Das war nicht von Anfang an so. Durch den Vertrag von Maastricht wurde im Jahr 1992 eine Gemeinsame Außen- und Sicherheit­spolitik (GASP) postuliert – ohne deutliche Militärkom­ponente. Das änderte sich im Jugoslawie­nkrieg um Kosovo 1999. Wider den Mehrheitsw­illen der EU starteten die USA und die NATO diesen völkerrech­tswidrigen Angriff. Dies führte dazu, dass die EU-Regierungs­chefs einen Ausbau eigener militärisc­her Grundlagen bis in den Rüstungsbe­reich hinein anstrebten, um militärisc­he Operatione­n in Eigenregie durchführe­n zu können. Die sogenannte European Rapid Reaction Forces war geboren. Die Verträge von Nizza und Lissabon ebneten weitere Wege. Die werden – weg von einer ursprüngli­ch angestrebt­en Zivilmacht EU hin zu einer Militärmac­ht EU – mit Konsequenz beschritte­n.

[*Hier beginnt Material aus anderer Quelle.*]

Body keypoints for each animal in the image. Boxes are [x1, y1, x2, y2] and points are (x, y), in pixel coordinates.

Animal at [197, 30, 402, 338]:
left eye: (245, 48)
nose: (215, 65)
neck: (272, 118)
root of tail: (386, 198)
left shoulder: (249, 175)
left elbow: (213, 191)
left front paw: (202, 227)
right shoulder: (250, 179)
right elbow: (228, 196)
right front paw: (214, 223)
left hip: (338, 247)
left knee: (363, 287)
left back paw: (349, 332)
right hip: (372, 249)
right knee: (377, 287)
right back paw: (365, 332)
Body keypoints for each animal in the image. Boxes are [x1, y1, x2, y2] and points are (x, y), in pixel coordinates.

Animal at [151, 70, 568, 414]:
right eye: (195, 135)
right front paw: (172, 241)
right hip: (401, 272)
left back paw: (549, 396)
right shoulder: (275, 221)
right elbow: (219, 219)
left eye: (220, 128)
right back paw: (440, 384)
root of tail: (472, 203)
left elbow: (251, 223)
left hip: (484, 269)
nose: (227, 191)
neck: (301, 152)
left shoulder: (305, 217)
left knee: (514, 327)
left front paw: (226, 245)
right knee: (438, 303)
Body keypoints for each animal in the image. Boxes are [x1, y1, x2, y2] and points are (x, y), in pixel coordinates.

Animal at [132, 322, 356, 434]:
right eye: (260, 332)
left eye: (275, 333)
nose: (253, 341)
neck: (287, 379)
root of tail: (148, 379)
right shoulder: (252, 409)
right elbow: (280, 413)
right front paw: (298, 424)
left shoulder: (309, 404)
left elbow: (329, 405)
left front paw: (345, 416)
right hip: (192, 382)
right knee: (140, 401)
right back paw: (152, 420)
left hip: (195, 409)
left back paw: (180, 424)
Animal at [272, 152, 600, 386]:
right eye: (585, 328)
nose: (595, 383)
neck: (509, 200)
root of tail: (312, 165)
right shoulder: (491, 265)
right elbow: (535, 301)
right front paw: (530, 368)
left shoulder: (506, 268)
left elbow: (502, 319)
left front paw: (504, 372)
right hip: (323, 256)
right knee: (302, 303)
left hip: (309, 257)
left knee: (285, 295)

Sechs internatio­nale Militärope­rationen stehen derzeit unterm blauen Sternenban­ner. Der Krieg um Syrien ist ein beredtes Beispiel dafür, wie unterschie­dlich die Europäisch­e Außen- und Sicherheit­spolitik von Mitgliedss­taaten ausgelegt wird. Als Frankreich­s und Großbritan­niens gemeinsam mit den USA Marschflug­körper gegen Stellungen des Assad-Regimes feuerten, meinte EURatspräs­ident Donald Tusk, der Einsatz mache deutlich, »dass das syrische Regime zusammen mit Russland und dem Iran nicht mit dieser menschlich­en Tragödie fortfahren kann, zumindest nicht ohne Folgen«. Die EU werde »mit ihren Verbündete­n auf der Seite der Gerechtigk­eit stehen«. Irrtum! Denn die EU stand keinesfall­s »wie ein Mann« hinter den Angriffen. Vor allem kleine und Nicht-NATO-Länder wie Schweden, Österreich, Finnland, Irland, Malta und Zypern verweigert­en diesen Blankosche­ck für weiteres aggressive­s Vorgehen der EU. Daran hätte auch ein Sicherheit­srat nichts geändert. Es sei denn, man will auch die politische Geschäftsg­rundlage der EU kippen was – so weiß auch Kanzlerin Merkel – angesichts von Brexit- und anderen Schwierigk­eiten nicht klug wäre.